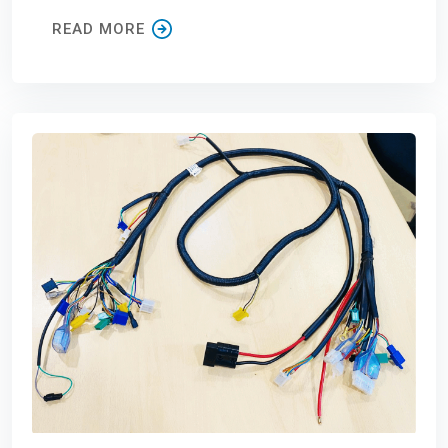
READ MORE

---

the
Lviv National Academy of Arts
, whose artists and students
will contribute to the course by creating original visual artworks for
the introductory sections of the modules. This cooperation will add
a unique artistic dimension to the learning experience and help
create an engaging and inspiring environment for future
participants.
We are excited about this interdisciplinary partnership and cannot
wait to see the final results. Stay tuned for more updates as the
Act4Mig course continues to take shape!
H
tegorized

PROBLEM DETAILS: I need every line of the data that has the word "will"; please list them.

SOLUTION TO THIS PROBLEM:
will contribute to the course by creating original visual artworks for
the introductory sections of the modules. This cooperation will add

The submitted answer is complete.